Key terms and definitions

Congestive heart failure (CHF)

Failure of the heart to pump the blood adequately, resulting in lung congestion and tissular edema.

Diuretic

Drug that increases urine output.

Edema

Swelling resulting from abnormal accumulation of fluid in intercellular spaces of the body.

Glomerular filtration

Mechanism by which hydrostatic pressure forces fluid out of the glomerular capillaries and into the renal ducts.

Hypovolemia

Abnormally decreased volume of blood circulating in the body.

Nephrocalcinosis

Renal lithiasis in which calcium deposits form in the renal parenchyma, resulting in reduced kidney function and the presence of blood in the urine.

Nephron

Microscopic functional unit of the kidney, responsible for filtering and maintaining fluid balance; each kidney has approximately 2 million nephrons.

Ototoxicity

Damage to the ear, specifically the cochlea or auditory nerve and sometimes the vestibulum, by a toxin.

Reabsorption

Return to the blood of most of the water, sodium, amino acids, and sugar that were removed during filtration; occurs mainly in the proximal tubule of the nephron.

Synergistic effect

Effect of two chemicals on an organism is greater than effect of either chemical individually.

Urine output

Amount of urine produced in 24 hours; normal urine output averages 30 to 60 mL/hr.

The main purpose of diuretics, or agents that increase urine output, is to eliminate excess fluid from the body.
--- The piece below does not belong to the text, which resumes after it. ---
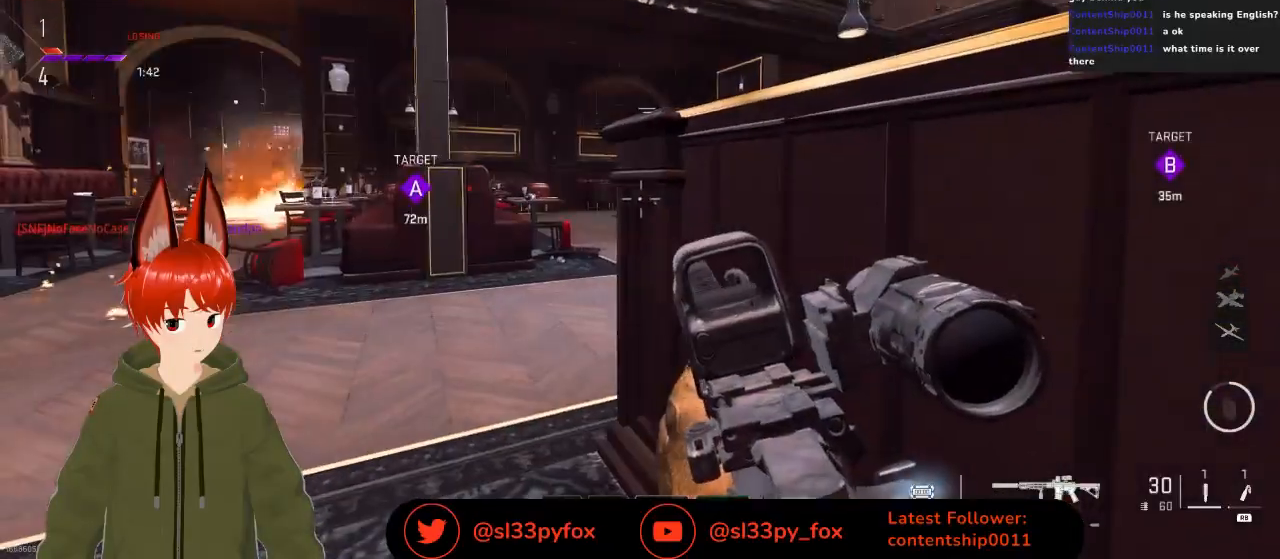
{"buttons": [], "left_stick": "up-left", "right_stick": "center", "events": [[133, "left_stick", "up-left"], [333, "right_stick", "right"], [467, "right_stick", "center"]]}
Introduced into medicine in 1958, diuretics are drugs that increase the excretion of solutes and water by directly increasing urine output. Generally, the primary goal of diuretic therapy is to reduce extracellular fluid volume to decrease blood pressure or to rid the body of excess interstitial fluid. Chapter 19 summarizes the essentials of the clinical pharmacology of diuretics, briefly reviewing renal function with an emphasis on acid-base balance. The major groups of diuretics, their modes of action, and common interactions and side effects are summarized. These groups include osmotic diuretics, carbonic anhydrase inhibitors, thiazides, loop diuretics, and potassium-sparing agents.
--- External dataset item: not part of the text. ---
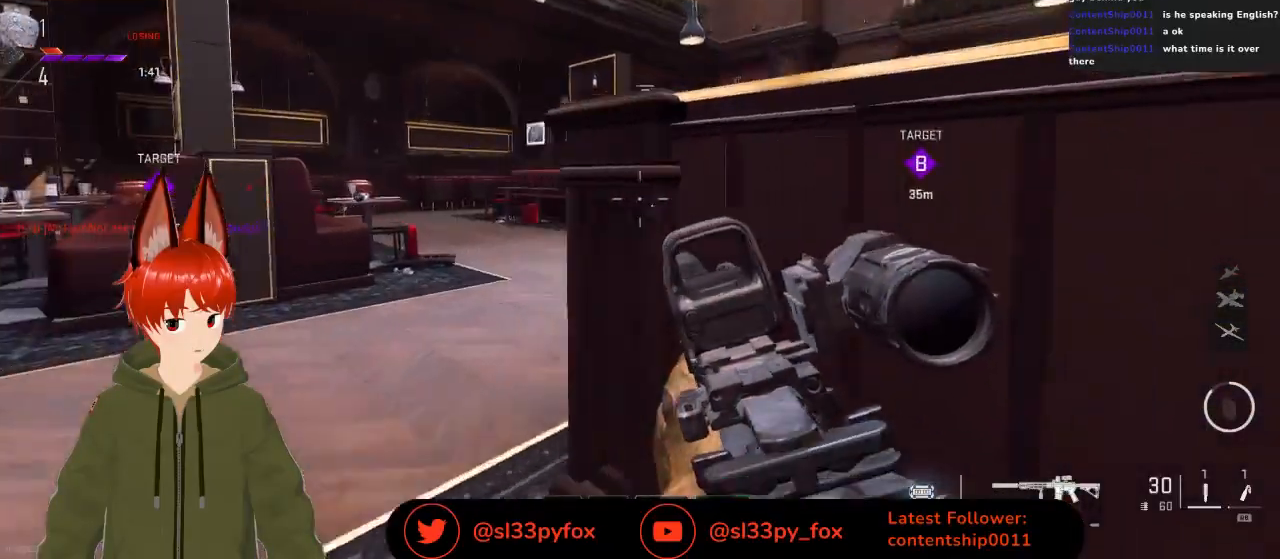
{"buttons": [], "left_stick": "up-left", "right_stick": "center", "events": []}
Renal structure and function

The kidneys are paired retroperitoneal organs found on either side of the spinal cord at the level of the umbilicus. In an adult, each kidney weighs approximately 160 to 175 g and is 10 to 12 cm long. The renal artery provides perfusion to the kidneys. Kidneys receive the highest blood flow per gram of organ weight in the body. Approximately 22% of the cardiac output, or about 1.1 L/min in a normal 70-kg adult, flows through the kidneys. Similar to the heart and brain, the kidney is an active organ (not a passive filter) with high oxygen consumption. For this reason, impaired circulation can cause renal failure or damage.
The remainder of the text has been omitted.